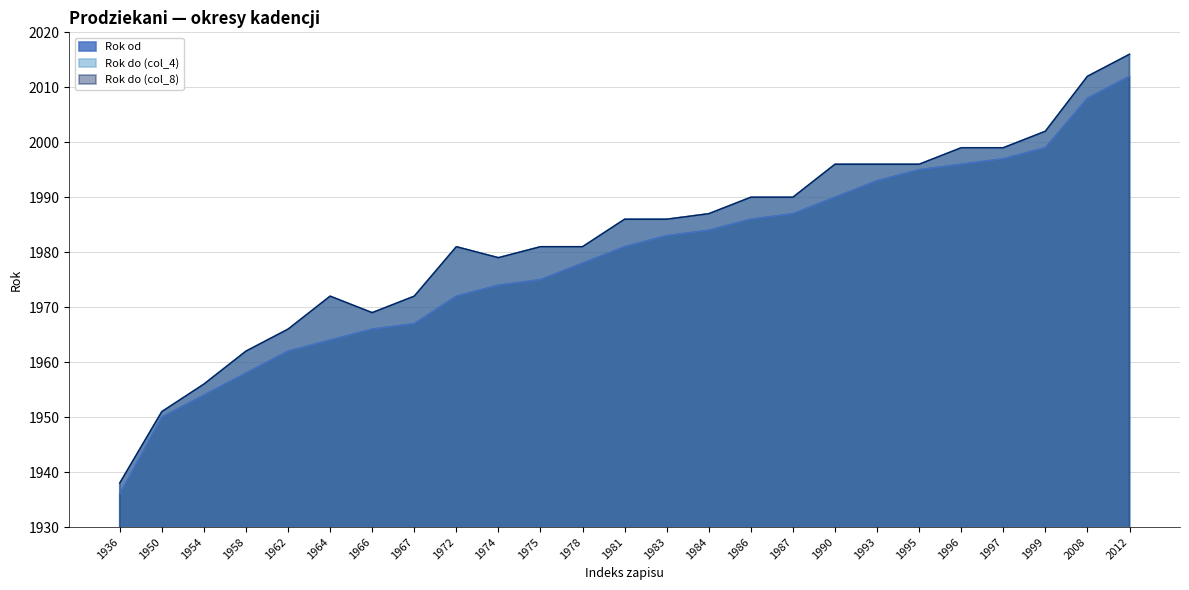

What is the difference between the Rok od values at 1975 and 1987?

12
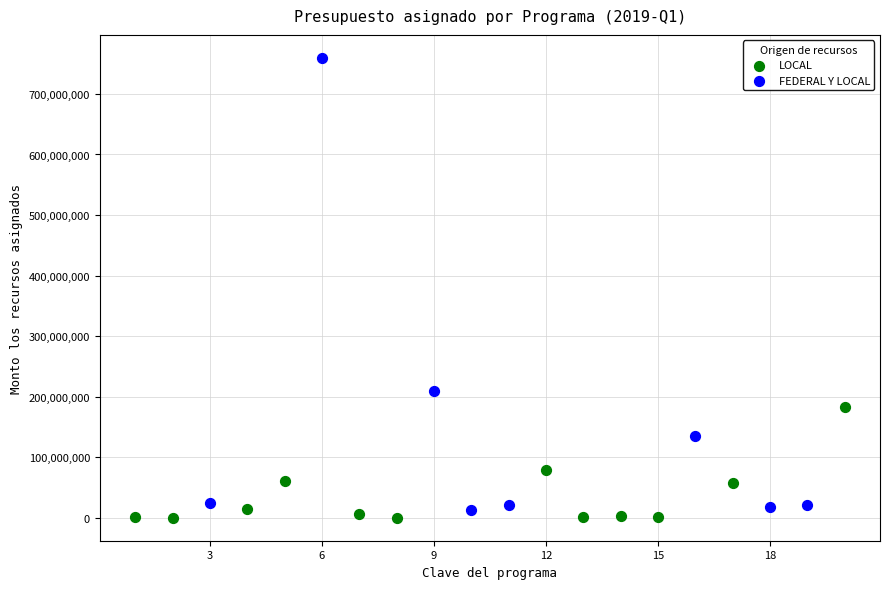

Which series reaches the maximum Y coordinate?

FEDERAL Y LOCAL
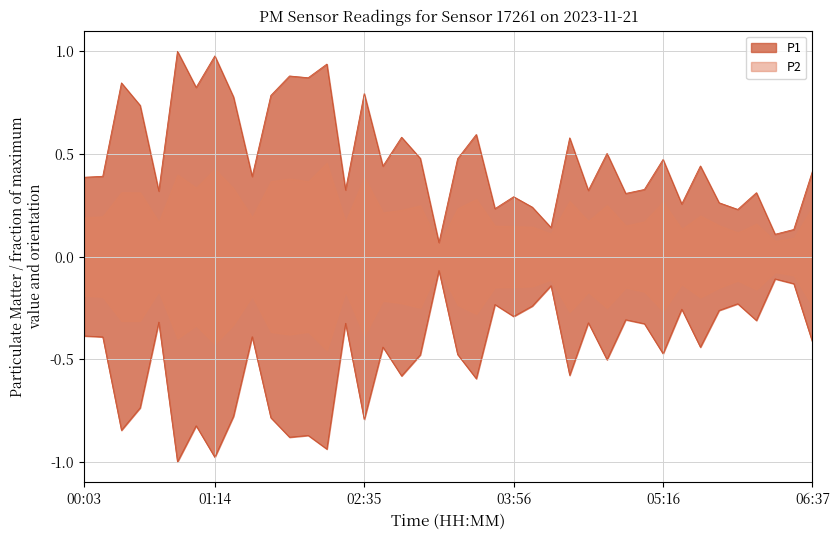

The value at 02:45 is 0.4. True or false?

True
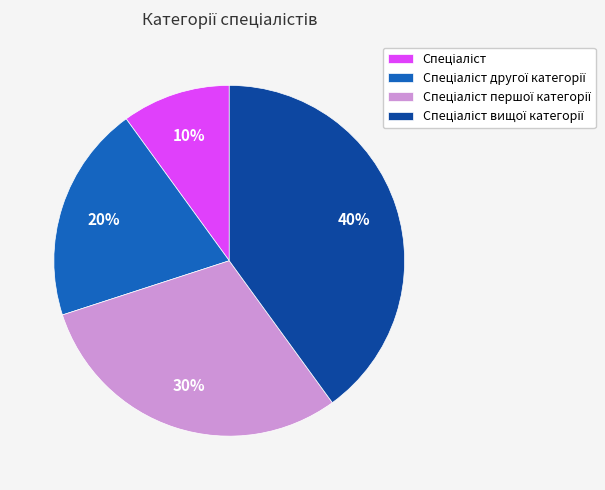

Is there a majority slice in this chart?

No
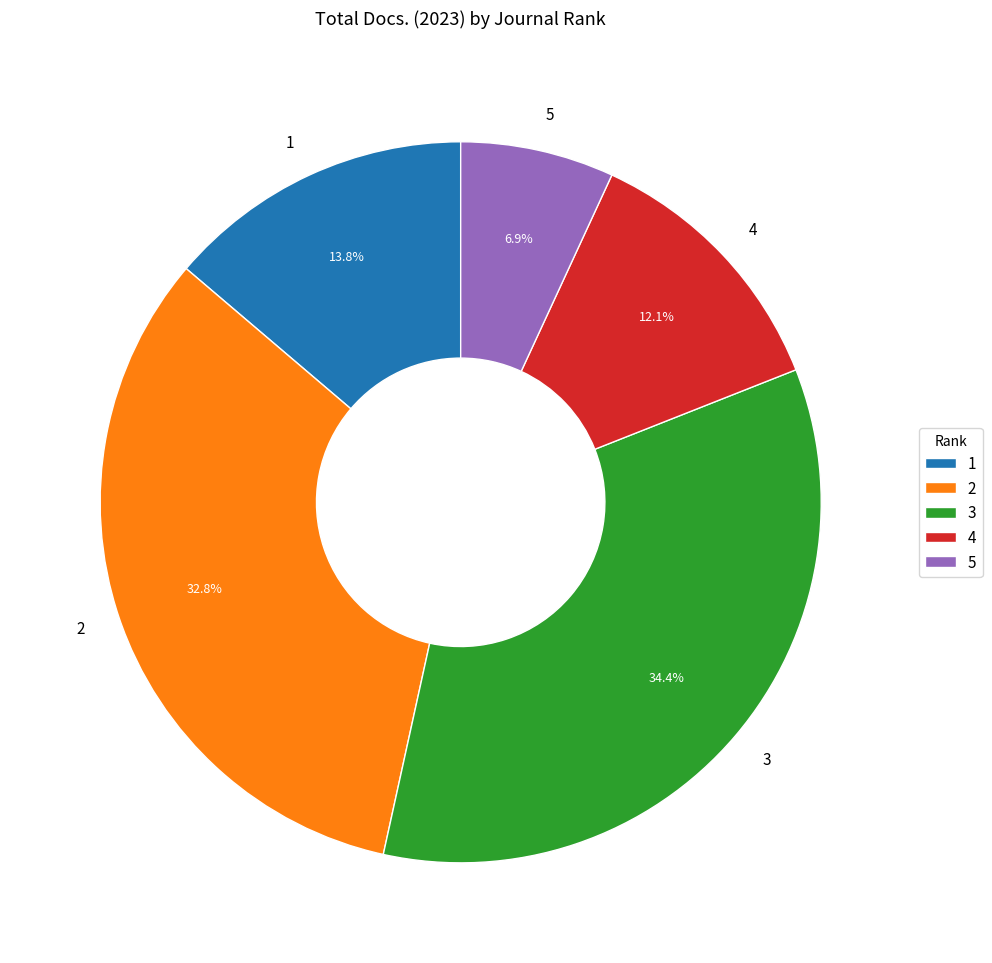

Which slice is the smallest?

5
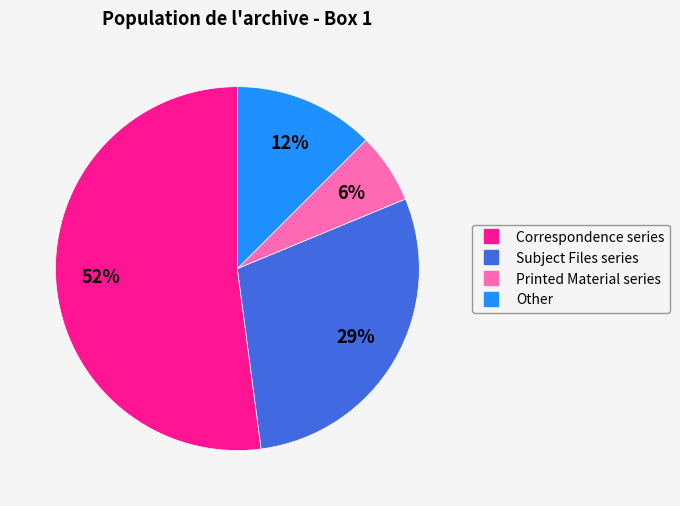

To the nearest percent, what is the difference between the largest and smallest slice percentages?

46%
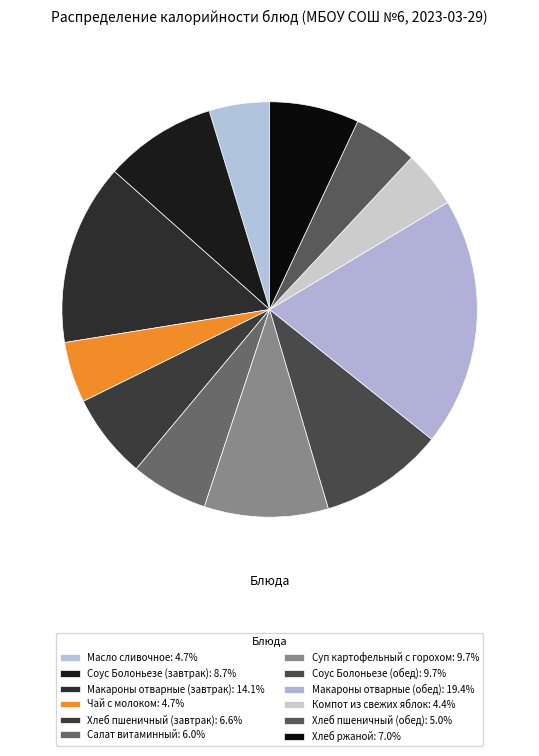

How many segments does this pie chart have?

12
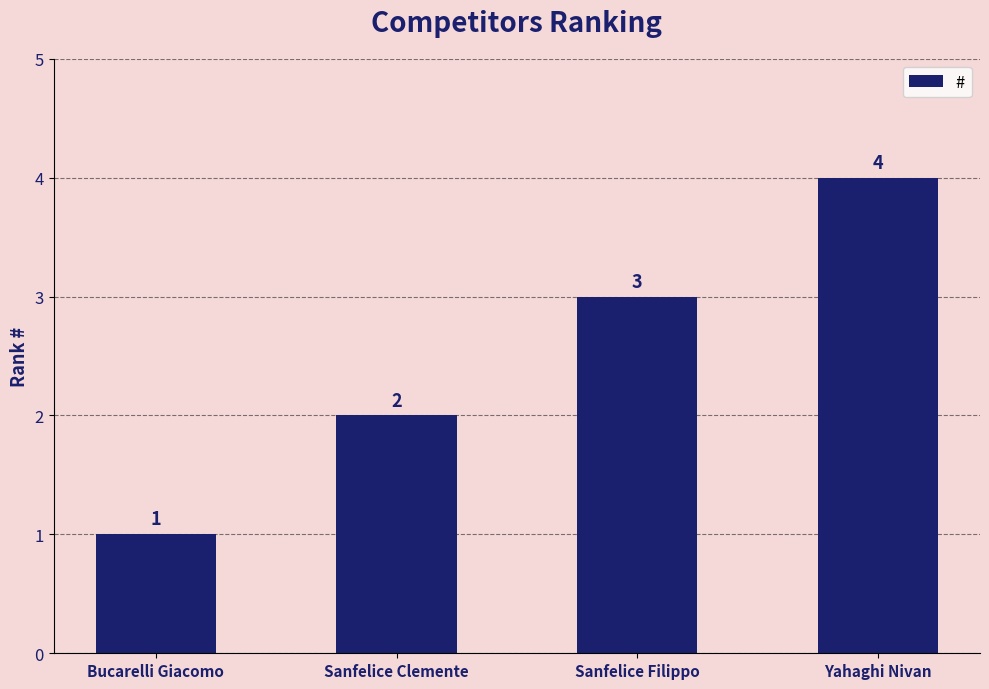

Which category has the highest value across all series?

Yahaghi Nivan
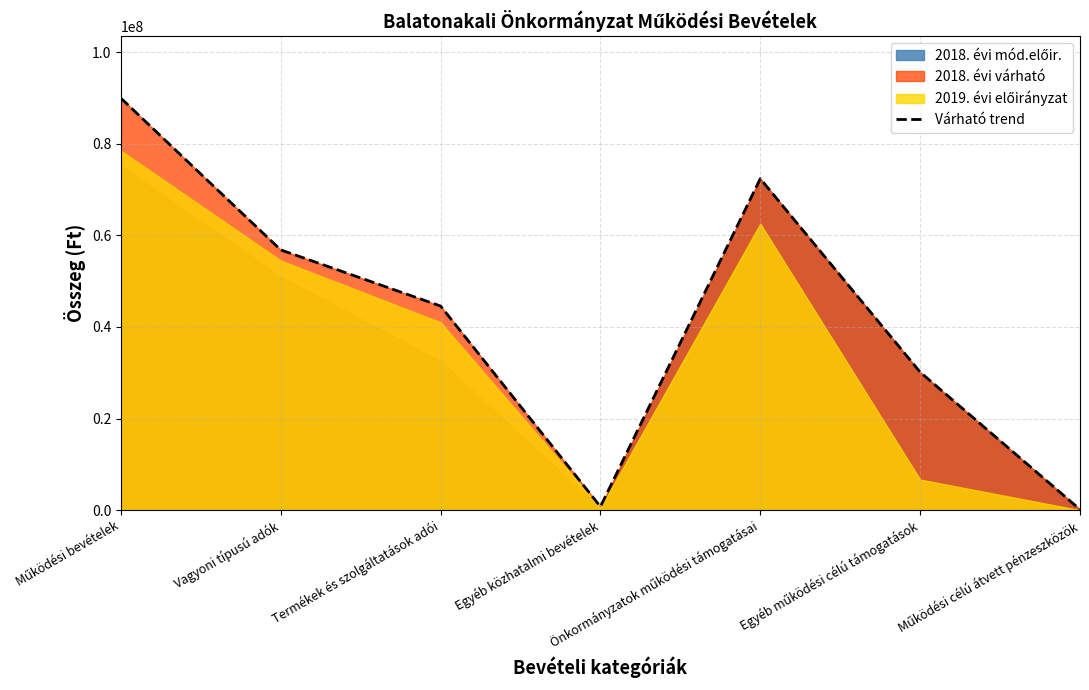

Which category has the lowest value across all series?

Működési célú átvett pénzeszközök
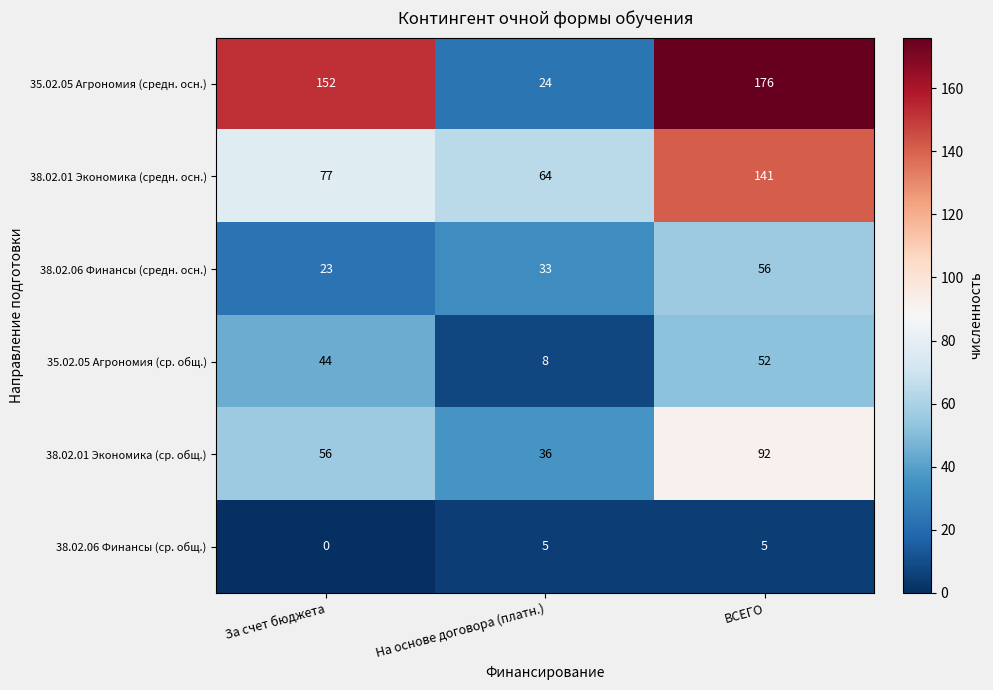

Reading left to right, extract all data points from this chart.

35.02.05 Агрономия (средн. осн.): 152	24	176
38.02.01 Экономика (средн. осн.): 77	64	141
38.02.06 Финансы (средн. осн.): 23	33	56
35.02.05 Агрономия (ср. общ.): 44	8	52
38.02.01 Экономика (ср. общ.): 56	36	92
38.02.06 Финансы (ср. общ.): 0	5	5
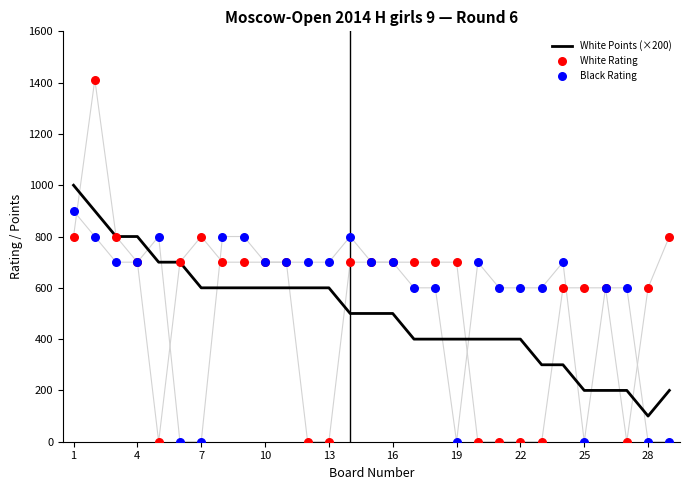

Which series has the widest spread of Y values?

White Rating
* * *
What to work on:
Rewrite the stretch of the material from the line containing "Is there a majority slice in this chart?" through the end of the material, replacing "slice" with "wedge" and leaving everything else unchanged. Leave the pictures out of your answer.

Task output:
Is there a majority wedge in this chart?

No

Which wedge is the smallest?

5

To the nearest percent, what is the difference between the largest and smallest wedge percentages?

46%

How many segments does this pie chart have?

12

Which category has the highest value across all series?

Yahaghi Nivan

Which category has the lowest value across all series?

Működési célú átvett pénzeszközök

Reading left to right, extract all data points from this chart.

35.02.05 Агрономия (средн. осн.): 152	24	176
38.02.01 Экономика (средн. осн.): 77	64	141
38.02.06 Финансы (средн. осн.): 23	33	56
35.02.05 Агрономия (ср. общ.): 44	8	52
38.02.01 Экономика (ср. общ.): 56	36	92
38.02.06 Финансы (ср. общ.): 0	5	5

Which series has the widest spread of Y values?

White Rating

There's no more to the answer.